The Digital Designer/Filmaker: Overcoming Motion Sickness
January 20, 2008
The article begins by restating what we already know: cheaper technology has allowed for the democratization of what was once an ‘elite ‘practice (filmaking); the Web has further accelerated the exposure of more DIY design and film; and that the Web has become the primary breeding ground for the cross-breeding of both practices. The author also mentions how the role of director and editor are slowly becoming interchangeable with the proliferation of digital film.
Real estate websites have online tours where users manually control pre-shot cameras through homes. Potential homeowners have an an enhanced impression of the home with this greater sense of realism. Innovative ideas have changed online advertising, since the most memorable Burger King launched their SUBSERVIENT CHICKEN in 2004. Having said that, there is little disagreement in the author’s statements.

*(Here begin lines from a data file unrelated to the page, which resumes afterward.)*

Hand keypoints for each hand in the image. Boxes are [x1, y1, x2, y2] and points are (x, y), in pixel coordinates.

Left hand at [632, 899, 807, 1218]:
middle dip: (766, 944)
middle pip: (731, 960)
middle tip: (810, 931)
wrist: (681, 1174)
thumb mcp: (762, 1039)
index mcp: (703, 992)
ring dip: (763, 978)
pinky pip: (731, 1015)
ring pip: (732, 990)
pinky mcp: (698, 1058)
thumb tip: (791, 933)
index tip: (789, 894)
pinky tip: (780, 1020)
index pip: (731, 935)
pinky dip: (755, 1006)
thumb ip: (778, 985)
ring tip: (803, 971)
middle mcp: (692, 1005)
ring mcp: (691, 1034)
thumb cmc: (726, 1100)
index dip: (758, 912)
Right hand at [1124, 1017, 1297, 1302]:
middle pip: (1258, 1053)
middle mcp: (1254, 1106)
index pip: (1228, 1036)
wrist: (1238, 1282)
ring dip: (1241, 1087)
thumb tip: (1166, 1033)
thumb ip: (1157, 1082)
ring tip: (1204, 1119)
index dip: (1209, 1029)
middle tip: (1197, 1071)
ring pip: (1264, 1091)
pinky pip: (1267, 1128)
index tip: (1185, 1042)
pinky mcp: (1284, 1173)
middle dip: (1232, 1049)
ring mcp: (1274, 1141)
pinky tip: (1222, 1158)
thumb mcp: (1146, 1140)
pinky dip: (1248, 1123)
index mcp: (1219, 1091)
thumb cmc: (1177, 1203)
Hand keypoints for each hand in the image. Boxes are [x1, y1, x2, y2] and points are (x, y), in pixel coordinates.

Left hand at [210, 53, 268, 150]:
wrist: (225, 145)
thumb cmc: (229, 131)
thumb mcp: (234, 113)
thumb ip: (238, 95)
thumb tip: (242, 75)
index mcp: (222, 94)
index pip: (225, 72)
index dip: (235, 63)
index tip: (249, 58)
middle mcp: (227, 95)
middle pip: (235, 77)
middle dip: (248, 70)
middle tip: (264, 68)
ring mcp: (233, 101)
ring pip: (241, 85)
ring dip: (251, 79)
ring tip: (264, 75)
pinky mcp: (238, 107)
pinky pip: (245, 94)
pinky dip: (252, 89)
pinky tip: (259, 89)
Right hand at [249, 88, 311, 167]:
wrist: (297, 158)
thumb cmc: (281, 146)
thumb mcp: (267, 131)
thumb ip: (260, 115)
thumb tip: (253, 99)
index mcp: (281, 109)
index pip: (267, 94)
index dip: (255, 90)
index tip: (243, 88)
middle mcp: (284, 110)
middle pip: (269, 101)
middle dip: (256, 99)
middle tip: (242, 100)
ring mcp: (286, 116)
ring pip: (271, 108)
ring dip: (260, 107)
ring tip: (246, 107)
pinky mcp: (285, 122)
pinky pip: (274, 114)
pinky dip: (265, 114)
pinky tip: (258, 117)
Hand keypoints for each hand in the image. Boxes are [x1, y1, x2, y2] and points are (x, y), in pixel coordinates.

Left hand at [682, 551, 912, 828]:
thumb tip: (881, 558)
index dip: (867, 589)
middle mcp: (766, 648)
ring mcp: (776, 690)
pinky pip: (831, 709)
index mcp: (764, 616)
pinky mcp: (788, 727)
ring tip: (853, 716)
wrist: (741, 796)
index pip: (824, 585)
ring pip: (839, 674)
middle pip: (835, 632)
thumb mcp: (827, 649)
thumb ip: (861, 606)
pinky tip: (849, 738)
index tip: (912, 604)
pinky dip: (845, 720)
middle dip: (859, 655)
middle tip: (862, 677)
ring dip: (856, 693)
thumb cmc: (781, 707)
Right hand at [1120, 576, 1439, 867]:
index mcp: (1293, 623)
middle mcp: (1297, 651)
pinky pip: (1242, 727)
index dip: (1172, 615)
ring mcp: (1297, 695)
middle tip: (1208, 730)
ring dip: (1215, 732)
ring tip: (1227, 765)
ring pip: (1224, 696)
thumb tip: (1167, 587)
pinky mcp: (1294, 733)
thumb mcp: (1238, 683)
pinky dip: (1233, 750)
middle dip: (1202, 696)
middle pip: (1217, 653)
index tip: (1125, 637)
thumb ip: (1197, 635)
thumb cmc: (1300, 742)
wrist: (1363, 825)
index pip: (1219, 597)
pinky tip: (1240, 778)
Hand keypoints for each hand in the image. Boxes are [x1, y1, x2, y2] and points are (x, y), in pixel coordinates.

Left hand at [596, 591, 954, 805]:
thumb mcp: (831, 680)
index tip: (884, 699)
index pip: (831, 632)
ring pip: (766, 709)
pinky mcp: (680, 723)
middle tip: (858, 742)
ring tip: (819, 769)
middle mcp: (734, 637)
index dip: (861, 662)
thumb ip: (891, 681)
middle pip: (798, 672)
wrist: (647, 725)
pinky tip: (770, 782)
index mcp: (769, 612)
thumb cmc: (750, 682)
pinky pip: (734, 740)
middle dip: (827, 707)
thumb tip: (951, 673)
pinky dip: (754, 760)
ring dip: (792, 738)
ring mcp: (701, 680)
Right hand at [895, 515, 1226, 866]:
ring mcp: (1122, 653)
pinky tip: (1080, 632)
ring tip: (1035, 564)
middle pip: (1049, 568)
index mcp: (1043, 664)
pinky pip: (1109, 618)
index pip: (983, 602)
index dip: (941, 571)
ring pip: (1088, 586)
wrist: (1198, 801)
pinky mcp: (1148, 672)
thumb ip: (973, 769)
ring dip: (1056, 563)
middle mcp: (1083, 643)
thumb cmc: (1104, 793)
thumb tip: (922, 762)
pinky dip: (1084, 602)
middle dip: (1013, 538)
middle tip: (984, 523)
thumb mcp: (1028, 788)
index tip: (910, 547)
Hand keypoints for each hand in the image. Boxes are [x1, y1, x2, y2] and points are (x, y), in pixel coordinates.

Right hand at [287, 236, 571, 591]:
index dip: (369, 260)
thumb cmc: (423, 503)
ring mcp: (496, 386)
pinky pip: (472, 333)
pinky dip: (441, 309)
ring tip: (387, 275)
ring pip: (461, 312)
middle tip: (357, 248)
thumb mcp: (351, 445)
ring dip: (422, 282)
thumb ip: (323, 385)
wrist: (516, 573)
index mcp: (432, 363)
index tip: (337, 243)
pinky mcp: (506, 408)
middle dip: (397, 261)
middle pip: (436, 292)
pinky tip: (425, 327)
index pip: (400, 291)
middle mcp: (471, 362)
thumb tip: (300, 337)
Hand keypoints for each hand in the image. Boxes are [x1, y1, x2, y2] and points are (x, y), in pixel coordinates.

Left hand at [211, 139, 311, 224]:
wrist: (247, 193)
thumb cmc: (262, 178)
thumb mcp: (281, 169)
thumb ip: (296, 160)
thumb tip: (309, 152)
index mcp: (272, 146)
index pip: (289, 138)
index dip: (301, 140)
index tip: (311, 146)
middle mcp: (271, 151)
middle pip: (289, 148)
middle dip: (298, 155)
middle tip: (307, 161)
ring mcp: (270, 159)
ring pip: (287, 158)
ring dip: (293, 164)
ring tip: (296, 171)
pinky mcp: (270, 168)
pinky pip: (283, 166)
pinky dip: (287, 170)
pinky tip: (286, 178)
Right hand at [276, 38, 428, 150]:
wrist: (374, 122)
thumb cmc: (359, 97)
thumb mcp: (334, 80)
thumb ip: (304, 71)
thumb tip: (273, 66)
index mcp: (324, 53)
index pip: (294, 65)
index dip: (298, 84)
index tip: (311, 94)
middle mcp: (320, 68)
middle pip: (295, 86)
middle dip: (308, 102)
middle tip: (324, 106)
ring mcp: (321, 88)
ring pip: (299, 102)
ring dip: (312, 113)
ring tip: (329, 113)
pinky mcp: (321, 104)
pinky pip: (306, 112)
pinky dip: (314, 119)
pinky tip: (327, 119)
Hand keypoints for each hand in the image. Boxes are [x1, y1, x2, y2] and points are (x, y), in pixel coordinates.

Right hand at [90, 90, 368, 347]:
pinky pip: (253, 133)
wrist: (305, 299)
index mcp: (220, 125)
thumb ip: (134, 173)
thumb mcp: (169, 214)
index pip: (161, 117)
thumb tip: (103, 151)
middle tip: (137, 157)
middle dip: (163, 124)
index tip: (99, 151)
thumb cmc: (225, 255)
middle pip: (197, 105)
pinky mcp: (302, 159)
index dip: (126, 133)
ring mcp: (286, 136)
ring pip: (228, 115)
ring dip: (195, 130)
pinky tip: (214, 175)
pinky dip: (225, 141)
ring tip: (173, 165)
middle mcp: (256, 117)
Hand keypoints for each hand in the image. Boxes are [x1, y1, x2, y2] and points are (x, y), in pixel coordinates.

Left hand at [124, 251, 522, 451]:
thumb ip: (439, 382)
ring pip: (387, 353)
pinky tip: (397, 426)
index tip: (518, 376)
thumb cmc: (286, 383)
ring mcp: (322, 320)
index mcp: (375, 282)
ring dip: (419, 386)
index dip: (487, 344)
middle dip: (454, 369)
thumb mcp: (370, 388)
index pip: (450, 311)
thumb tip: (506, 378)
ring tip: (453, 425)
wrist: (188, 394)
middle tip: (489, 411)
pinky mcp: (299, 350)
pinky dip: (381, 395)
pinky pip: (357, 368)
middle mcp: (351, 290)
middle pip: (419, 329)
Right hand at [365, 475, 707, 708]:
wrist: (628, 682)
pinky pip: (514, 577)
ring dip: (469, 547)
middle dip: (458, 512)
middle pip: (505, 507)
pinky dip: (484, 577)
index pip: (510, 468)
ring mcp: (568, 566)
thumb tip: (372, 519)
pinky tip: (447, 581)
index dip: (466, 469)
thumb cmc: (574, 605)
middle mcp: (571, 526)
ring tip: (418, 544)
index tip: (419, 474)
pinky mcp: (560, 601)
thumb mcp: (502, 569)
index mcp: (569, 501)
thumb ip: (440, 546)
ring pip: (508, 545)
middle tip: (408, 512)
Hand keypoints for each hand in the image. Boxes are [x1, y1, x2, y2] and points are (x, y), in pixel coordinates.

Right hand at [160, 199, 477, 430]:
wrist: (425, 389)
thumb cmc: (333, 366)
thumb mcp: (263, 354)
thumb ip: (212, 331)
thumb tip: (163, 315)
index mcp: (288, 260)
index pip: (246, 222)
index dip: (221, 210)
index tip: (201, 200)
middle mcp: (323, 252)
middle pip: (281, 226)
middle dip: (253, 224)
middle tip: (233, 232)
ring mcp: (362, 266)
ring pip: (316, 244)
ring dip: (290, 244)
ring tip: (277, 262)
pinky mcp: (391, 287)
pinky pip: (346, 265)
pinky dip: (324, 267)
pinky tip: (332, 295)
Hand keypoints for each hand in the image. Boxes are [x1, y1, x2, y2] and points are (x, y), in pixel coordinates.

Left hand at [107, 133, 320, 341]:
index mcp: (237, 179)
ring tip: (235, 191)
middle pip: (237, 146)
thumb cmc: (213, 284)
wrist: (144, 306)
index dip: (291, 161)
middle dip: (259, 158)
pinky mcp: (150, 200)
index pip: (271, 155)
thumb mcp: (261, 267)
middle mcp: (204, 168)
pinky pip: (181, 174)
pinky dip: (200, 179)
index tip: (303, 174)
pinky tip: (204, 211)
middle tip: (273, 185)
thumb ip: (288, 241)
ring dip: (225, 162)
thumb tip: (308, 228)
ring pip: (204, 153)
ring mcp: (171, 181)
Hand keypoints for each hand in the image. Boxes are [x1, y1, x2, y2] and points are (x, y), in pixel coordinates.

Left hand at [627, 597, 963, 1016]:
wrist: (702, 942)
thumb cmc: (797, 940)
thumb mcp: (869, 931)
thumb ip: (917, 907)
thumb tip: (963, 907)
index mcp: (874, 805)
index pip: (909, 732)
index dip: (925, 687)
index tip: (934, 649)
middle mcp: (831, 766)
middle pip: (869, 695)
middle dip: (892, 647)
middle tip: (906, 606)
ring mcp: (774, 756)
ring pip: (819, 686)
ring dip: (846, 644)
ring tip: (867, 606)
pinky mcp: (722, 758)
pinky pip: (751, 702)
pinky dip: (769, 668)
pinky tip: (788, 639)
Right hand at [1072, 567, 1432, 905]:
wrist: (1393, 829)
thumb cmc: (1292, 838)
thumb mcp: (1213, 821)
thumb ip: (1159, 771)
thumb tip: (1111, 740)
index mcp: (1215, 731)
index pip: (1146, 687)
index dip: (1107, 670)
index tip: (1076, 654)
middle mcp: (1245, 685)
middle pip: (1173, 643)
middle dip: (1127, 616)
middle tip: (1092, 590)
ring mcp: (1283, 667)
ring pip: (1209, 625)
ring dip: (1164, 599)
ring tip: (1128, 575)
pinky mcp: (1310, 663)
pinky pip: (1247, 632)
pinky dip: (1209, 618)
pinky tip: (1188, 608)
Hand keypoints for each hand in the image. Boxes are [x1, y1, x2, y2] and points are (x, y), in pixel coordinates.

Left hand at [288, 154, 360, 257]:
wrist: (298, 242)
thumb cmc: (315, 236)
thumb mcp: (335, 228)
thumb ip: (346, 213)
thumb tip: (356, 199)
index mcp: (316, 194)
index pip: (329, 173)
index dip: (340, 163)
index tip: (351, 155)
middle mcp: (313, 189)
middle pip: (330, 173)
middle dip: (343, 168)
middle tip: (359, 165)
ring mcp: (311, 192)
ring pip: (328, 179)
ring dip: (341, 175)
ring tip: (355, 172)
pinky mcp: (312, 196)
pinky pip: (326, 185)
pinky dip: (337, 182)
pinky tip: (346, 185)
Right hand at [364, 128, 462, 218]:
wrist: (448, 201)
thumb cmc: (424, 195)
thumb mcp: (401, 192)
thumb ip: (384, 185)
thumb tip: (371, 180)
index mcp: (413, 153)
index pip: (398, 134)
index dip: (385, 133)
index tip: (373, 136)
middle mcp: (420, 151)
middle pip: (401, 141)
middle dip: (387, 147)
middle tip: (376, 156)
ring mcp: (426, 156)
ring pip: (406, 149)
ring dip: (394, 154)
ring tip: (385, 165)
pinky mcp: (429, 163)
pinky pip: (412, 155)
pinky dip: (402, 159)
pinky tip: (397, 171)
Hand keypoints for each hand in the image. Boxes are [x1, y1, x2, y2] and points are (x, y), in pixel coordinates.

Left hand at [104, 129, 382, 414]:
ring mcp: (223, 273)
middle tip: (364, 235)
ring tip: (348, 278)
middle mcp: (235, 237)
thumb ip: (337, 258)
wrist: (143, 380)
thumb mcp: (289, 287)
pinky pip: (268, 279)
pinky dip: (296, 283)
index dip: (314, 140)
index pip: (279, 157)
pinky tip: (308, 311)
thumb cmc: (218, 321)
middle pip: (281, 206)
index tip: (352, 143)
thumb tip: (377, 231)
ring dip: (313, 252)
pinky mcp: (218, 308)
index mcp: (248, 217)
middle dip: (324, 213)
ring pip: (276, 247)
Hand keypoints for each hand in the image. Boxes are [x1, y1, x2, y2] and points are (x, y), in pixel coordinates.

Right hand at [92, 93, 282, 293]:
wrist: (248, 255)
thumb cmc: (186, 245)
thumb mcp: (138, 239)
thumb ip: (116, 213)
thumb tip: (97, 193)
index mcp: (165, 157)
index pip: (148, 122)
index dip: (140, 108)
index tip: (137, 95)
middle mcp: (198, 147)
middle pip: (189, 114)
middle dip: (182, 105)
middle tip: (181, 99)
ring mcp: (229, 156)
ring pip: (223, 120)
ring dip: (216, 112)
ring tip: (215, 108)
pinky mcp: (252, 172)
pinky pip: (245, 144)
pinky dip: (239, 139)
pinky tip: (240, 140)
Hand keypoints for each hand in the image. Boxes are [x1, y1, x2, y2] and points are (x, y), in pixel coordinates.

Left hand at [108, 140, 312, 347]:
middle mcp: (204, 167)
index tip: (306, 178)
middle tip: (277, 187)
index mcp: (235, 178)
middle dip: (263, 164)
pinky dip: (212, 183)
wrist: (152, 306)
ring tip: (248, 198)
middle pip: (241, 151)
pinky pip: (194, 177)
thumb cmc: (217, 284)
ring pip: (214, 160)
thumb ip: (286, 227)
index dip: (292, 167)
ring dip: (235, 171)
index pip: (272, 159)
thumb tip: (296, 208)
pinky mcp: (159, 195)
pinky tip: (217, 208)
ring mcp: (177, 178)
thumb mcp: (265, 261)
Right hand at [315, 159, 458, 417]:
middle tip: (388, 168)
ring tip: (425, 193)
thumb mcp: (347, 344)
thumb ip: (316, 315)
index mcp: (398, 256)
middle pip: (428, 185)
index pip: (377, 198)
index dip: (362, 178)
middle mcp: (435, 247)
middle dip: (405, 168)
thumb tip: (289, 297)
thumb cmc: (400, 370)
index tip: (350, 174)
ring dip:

That statement brings up one particular United Nations website. The informational webpage describes the different standards of living in different parts of the world, and the user can navigate from place to place through a world map. Clicking on any one location expands more and more in-depth information about how people live in a region, and in what kinds of homes, determined by the wealthiness of that family and the country. The website is brought to a whole new level by the integration of film: not only are their very well-designed informational graphics to illustrate the kinds of homes families live in, a short 15-second video is also attached to each home to further emphasize the drastically different environments others live in (for example, one video has a family of eight live in a shack with haystacks as beds and a brick fireplace). Without a doubt, film is rapidly finding a place in design, much like how graphic design had carved out a place in film decades ago (in movie intro sequences and credits, for example). The link…can’t find it anymore unfortunately.